**Aim:** Please extract each line from the items below that contains the string "size", matching case exactly.

**Exercise input:**
-=-=-=-=-
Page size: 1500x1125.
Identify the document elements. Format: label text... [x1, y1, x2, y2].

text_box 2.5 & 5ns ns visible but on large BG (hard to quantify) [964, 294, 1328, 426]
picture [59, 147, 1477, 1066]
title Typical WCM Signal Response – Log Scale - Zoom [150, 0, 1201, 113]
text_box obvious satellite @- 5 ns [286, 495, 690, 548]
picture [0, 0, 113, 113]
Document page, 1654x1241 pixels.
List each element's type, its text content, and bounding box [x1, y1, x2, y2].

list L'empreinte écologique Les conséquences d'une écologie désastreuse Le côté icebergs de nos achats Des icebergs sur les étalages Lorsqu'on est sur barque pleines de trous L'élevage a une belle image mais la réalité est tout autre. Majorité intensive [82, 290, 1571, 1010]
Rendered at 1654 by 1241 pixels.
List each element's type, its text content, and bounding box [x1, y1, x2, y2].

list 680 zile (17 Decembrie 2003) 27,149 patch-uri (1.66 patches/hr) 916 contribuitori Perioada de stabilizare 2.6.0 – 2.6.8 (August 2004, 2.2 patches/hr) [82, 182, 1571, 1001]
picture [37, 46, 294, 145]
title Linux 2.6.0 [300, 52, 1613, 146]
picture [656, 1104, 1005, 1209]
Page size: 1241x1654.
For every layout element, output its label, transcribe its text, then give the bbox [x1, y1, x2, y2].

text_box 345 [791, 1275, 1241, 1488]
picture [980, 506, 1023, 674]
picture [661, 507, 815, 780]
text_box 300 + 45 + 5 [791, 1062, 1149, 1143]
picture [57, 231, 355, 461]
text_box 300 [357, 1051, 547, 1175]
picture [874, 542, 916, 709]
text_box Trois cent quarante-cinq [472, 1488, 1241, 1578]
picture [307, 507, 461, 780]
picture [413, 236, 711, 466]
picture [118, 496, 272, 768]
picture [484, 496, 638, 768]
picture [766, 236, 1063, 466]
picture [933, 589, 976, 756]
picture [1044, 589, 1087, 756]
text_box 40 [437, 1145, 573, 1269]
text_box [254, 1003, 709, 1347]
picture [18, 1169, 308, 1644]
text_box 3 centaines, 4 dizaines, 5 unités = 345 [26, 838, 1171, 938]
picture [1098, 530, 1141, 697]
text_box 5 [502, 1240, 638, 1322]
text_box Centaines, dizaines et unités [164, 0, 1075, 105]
-=-=-=-=-
**Solution for this problem:**
Page size: 1500x1125.
Page size: 1241x1654.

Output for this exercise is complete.